_WORK ORDER_.
In the entries below, count the lines holding "down". Reply with the number only.
☆ ☆ ☆ ☆ ☆
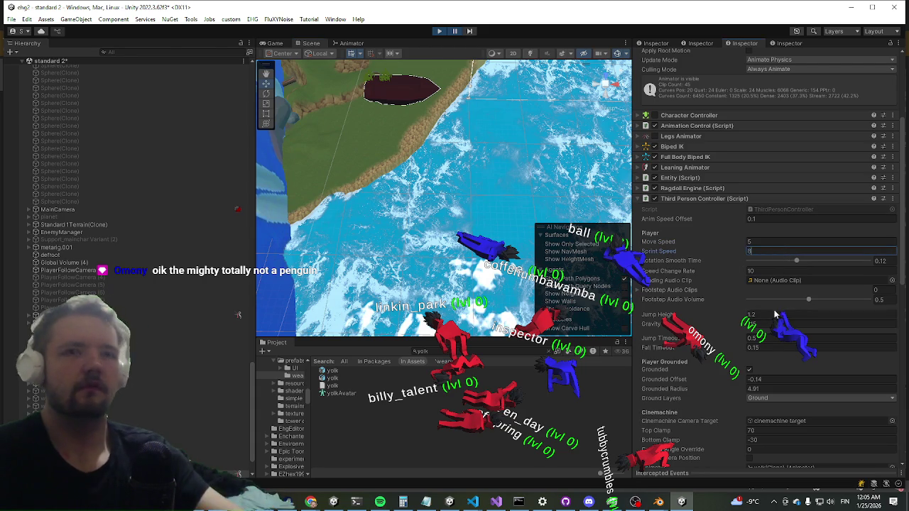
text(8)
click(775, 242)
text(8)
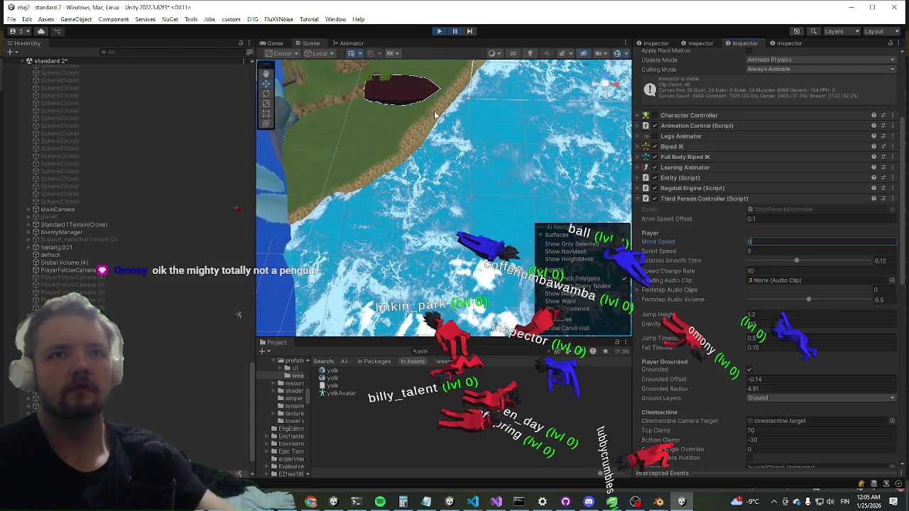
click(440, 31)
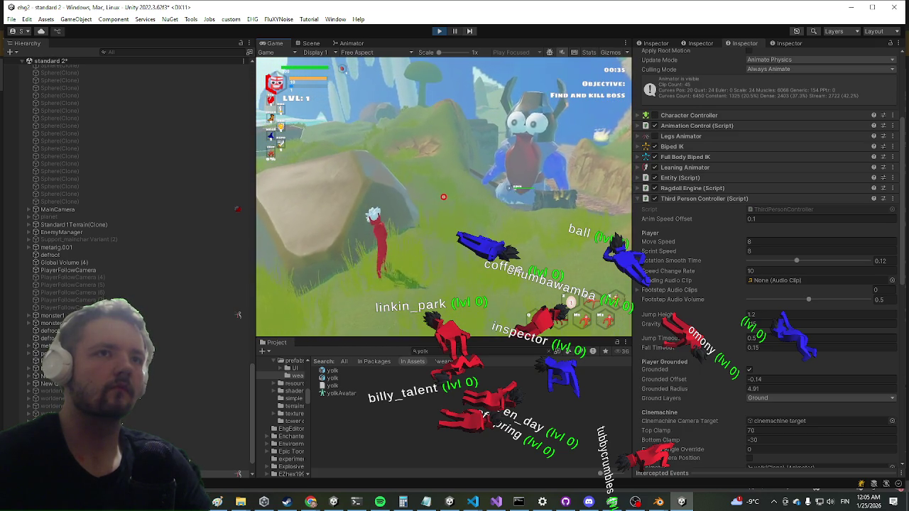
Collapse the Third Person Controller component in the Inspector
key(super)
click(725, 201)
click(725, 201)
☆ ☆ ☆ ☆ ☆
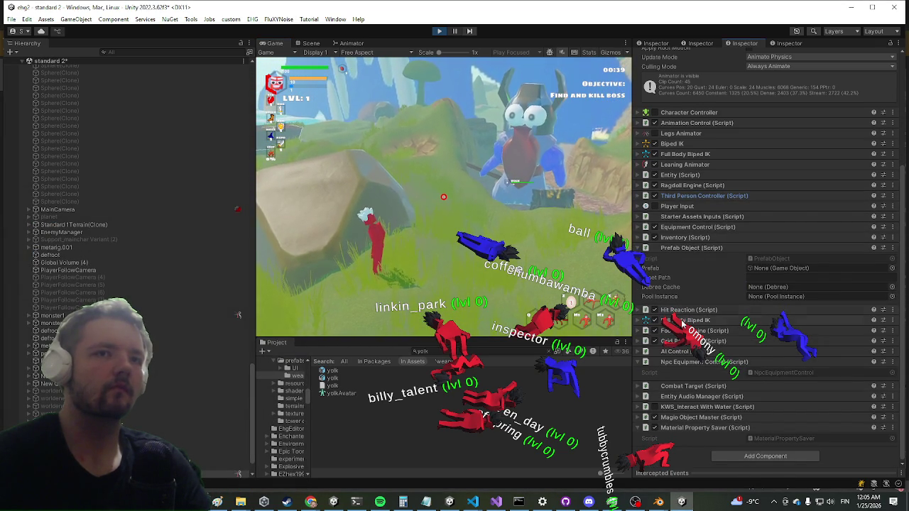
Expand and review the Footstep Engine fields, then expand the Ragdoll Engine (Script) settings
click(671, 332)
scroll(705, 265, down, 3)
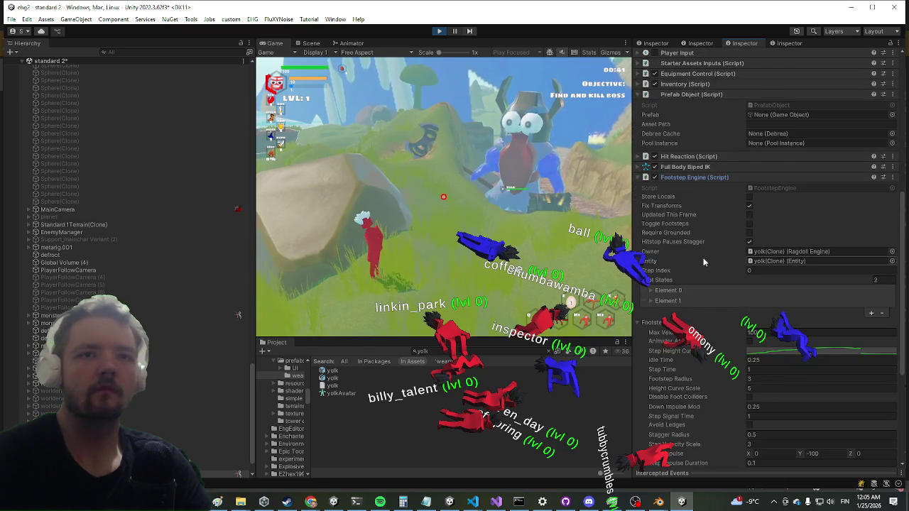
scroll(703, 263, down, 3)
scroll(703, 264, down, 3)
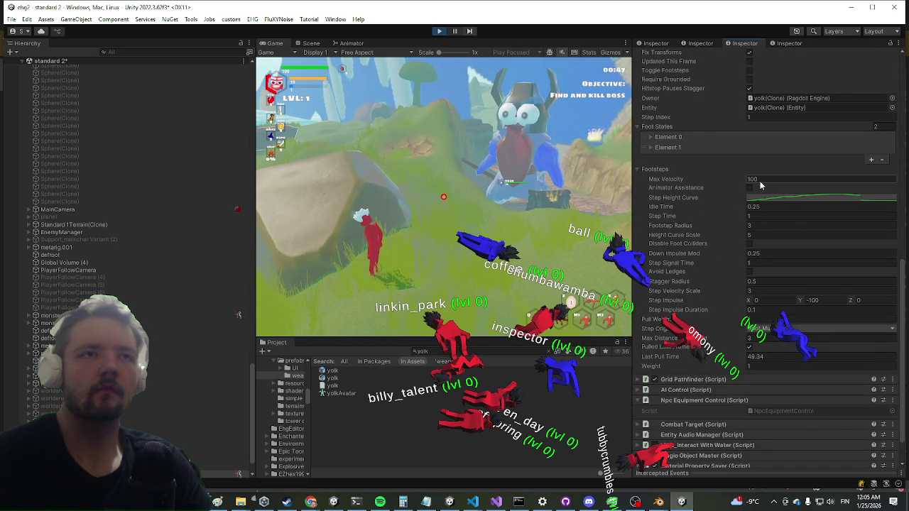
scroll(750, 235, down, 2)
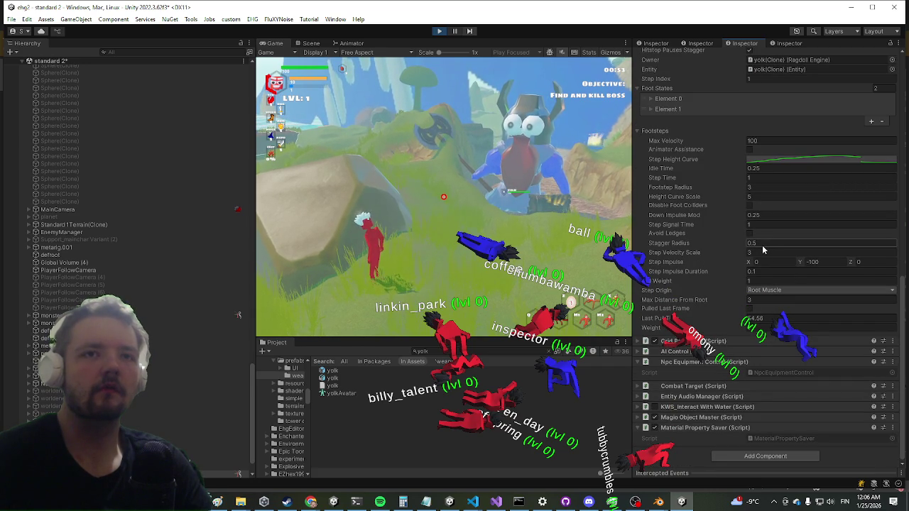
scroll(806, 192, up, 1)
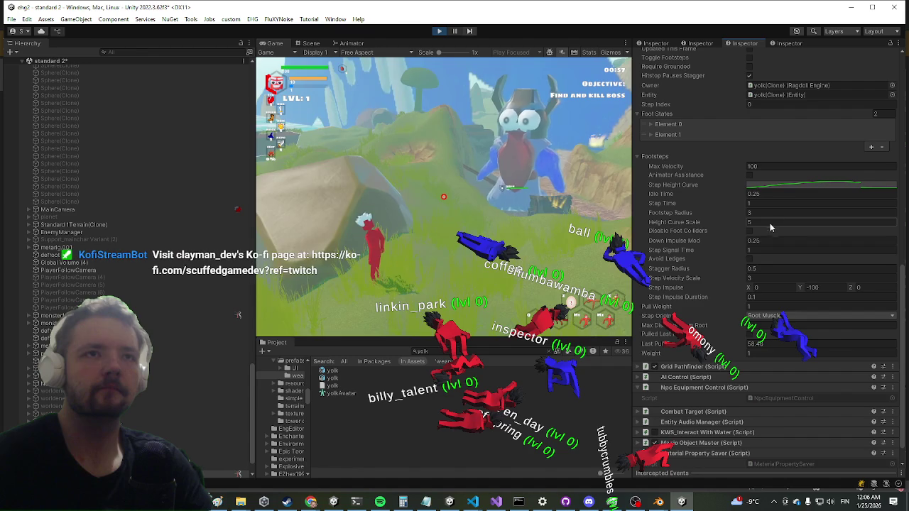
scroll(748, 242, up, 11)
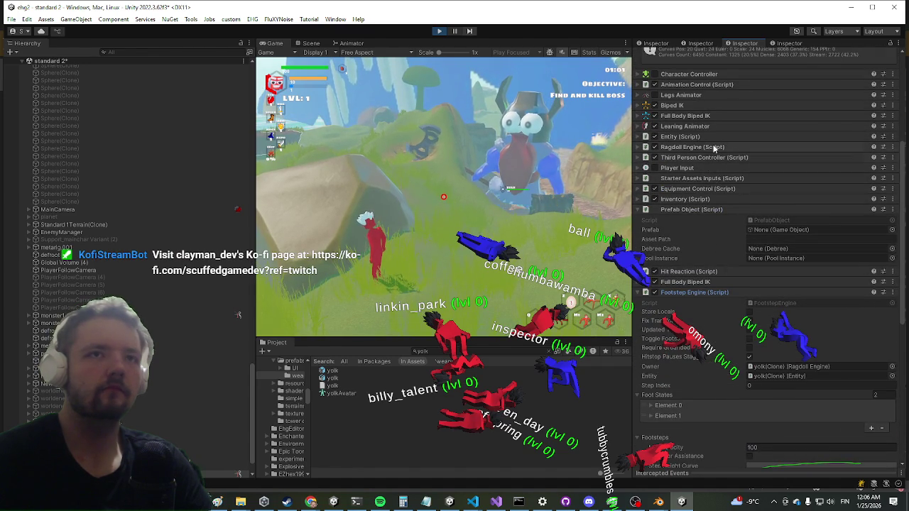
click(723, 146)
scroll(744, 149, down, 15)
☆ ☆ ☆ ☆ ☆
_RESULT OF THE EXERCISE_.
5